One night we had dinner with Leif's brother and his family. We had Christmas sausages called prins korv. Translated directly those would be prince sausages. They are halfway between a hot dog and  a sausage in taste and size, and very good with beet salad and mashed potatoes. Tomas' wife Karin commented that the sausages didn't taste much like prince this year. Never having tasted a prince myself I couldn't argue; I'll just take her word for it.
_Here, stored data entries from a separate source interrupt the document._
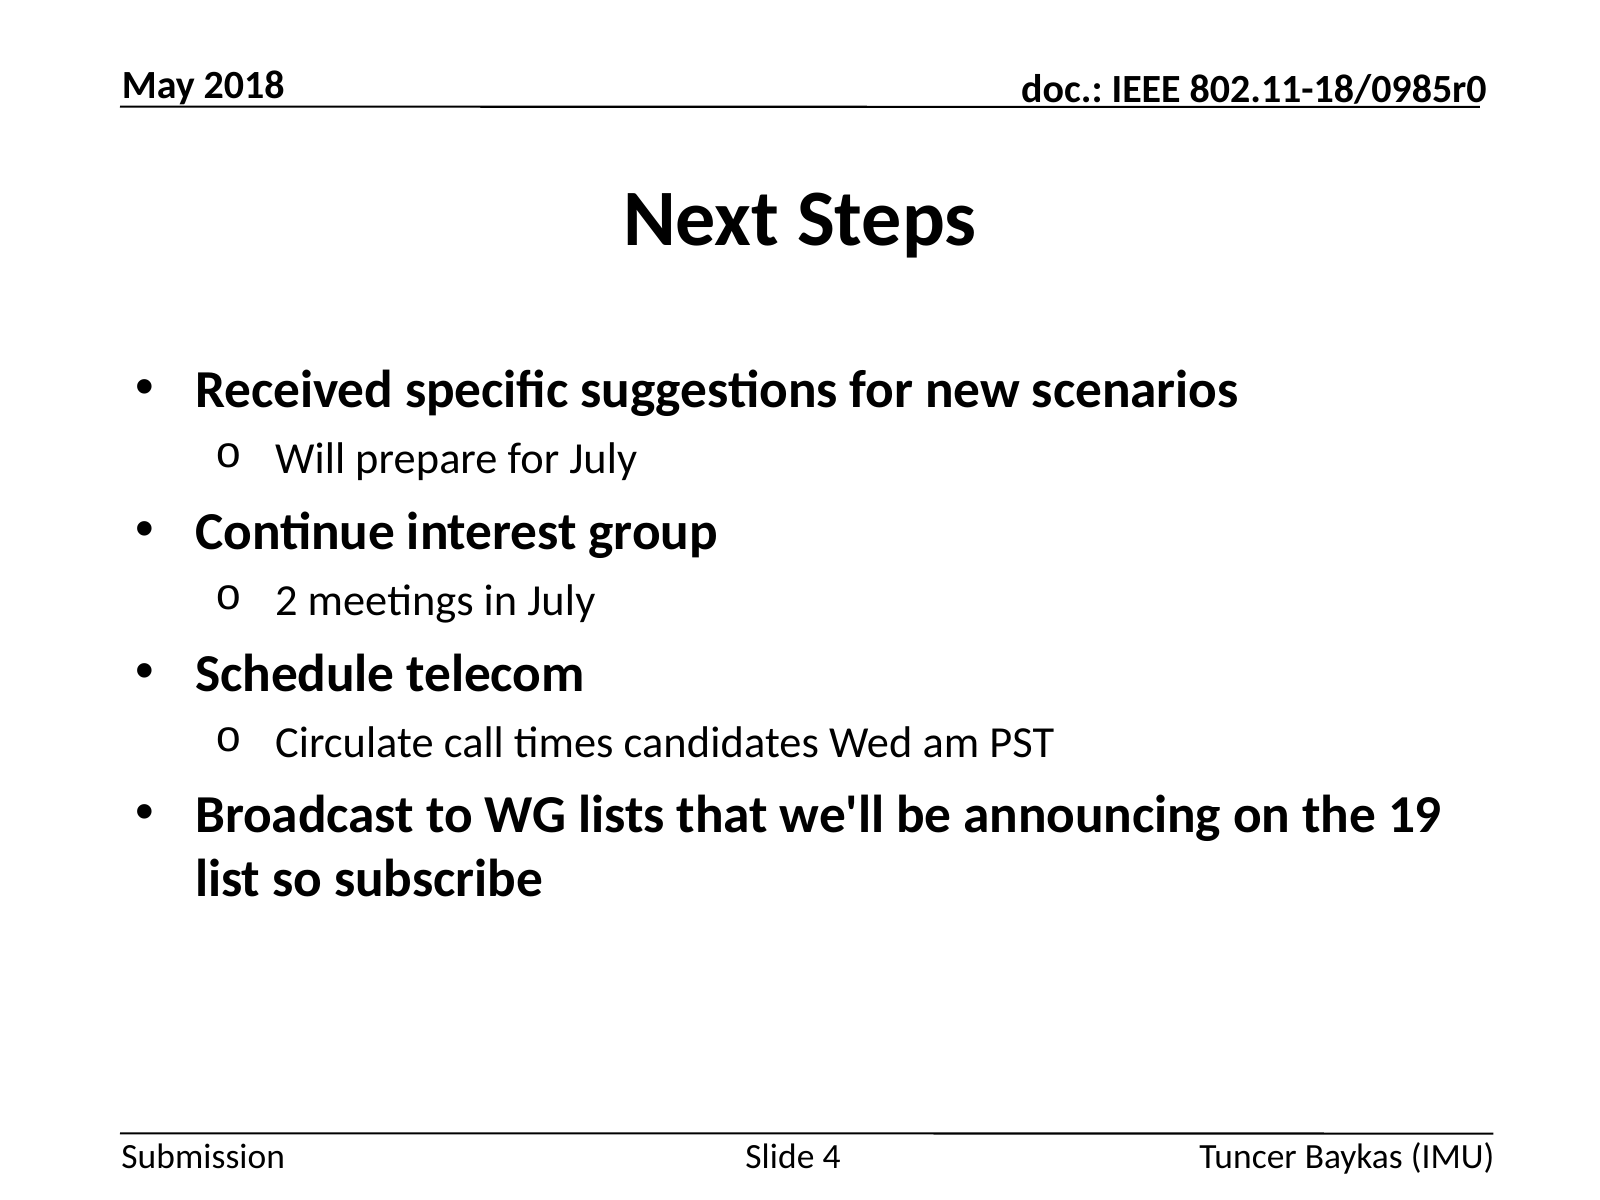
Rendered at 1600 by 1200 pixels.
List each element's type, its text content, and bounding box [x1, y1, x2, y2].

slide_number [121, 58, 451, 107]
slide_number Slide 4 [733, 1132, 854, 1197]
footer Tuncer Baykas (IMU) [937, 1132, 1495, 1174]
title Next Steps [119, 119, 1480, 307]
list Received specific suggestions for new scenarios Will prepare for July Continue interest group 2 meetings in July Schedule telecom Circulate call times candidates Wed am PST Broadcast to WG lists that we'll be announcing on the 19 list so subscribe [119, 346, 1480, 1067]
I actually got to make gingerbread cookies with Karin this year. Pepparkaka is more than just a cookie I found out. It also goes well with cheese....strong cheeses like Gorgonzola and cheeses with garlic or herbs added. Incredibly yummy, in fact. Everyone should try it. You can buy the cookies at IKEA if you must, throw your favorite cheese on it and enjoy. I was skeptical but now I'm a firm believer. It was also fun to be part of a family tradition. It's not easy to do that from hundreds of miles away.

And finally, Christmas candy, represented by the ubiquitous Julskum. I've described this before I think. Really sticky, kind of marshmallowy candy shaped like a Swedish Santa (kind  of like a slightly scary looking gnome in a red suit.) Like glögg, there is a limited edition flavor of the year. This year it's something that roughly translates to wintergreen apple. I was not impressed. I like the regular flavor best, especially the way we had it this time. Karin made homemade chocolate sauce for the vanilla ice cream. That's right, made with real ingredients like cream and butter and cocoa and sugar. And when you dip the julskum into it, well, it's pretty much heaven. Sugar covered in warm, creamy chocolate. I'd suggest waiting till the kids go to bed so you don't have to share.

Leif tells me that while I think of salmon as a solid year round Swedish dish, many Swedes feel it's a very Christmas dish. We had it twice. Once baked in what Karin called an ordinary way and a (I suppose) typical sauce made with creme fraiche or maybe yogurt, dill, lemon juice and red caviar. I really love salmon made this way. The second time we had it Leif's sister used a recipe that she's had for years but never actually tried. Salmon baked with blue cheese inside and a sherry/dill cream sauce. It smells like old socks when it's cooking but tastes great.
Before the big storm hit. Already lots of snow.

In fact, I thought I was smelling me (and desperately trying to remember when I last showered) while the salmon was baking as I was cooking tiny pancakes called plättar. These aren't Christmas either, but I was pretty proud of my little pancakes. I'm so good, in fact, that Leif's niece Rebecka thinks I should live with them so that I can make them every day. She's seven and probably easily convinced of things but I'll take the compliment in the spirit it was given.

We didn't have an actual Christmas dinner so there was no ham, or bread with the ham water, or herrings of many flavors, or beets prepared five different ways. But I think I've managed to give you just a hint of what it means to be Swedish at Christmas, at least while you're eating.